» What is required
Output every record exactly and leave each picture out.

» Data supplied
===============

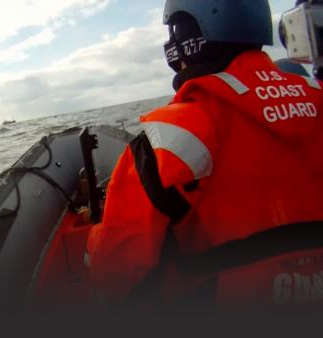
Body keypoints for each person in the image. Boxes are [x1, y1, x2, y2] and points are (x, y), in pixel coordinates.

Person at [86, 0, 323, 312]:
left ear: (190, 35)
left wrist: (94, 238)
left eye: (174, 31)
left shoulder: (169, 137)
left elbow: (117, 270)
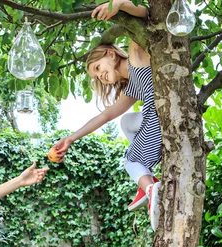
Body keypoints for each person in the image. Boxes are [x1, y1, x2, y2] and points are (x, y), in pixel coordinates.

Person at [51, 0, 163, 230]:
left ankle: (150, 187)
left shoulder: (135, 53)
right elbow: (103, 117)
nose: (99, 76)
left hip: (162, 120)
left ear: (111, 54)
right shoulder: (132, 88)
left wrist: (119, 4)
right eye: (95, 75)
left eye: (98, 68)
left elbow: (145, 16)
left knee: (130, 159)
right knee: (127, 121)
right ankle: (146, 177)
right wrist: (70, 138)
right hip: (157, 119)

===============

» Answer to this problem
Body keypoints for each person in the image. Boxes are [x1, y1, x2, y2] and points are (x, y), in pixel coordinates.

Person at [86, 0, 323, 312]:
left ear: (190, 35)
left wrist: (94, 238)
left eye: (174, 31)
left shoulder: (169, 137)
left elbow: (117, 270)
Body keypoints for each person in the image. Boxes are [x1, y1, x2, y2] and points are (x, y), in pixel coordinates.

Person at [51, 0, 163, 230]:
left ankle: (150, 187)
left shoulder: (135, 53)
right elbow: (103, 117)
nose: (99, 76)
left hip: (162, 120)
left ear: (111, 54)
right shoulder: (132, 88)
left wrist: (119, 4)
right eye: (95, 75)
left eye: (98, 68)
left elbow: (145, 16)
left knee: (130, 159)
right knee: (127, 121)
right ankle: (146, 177)
right wrist: (70, 138)
right hip: (157, 119)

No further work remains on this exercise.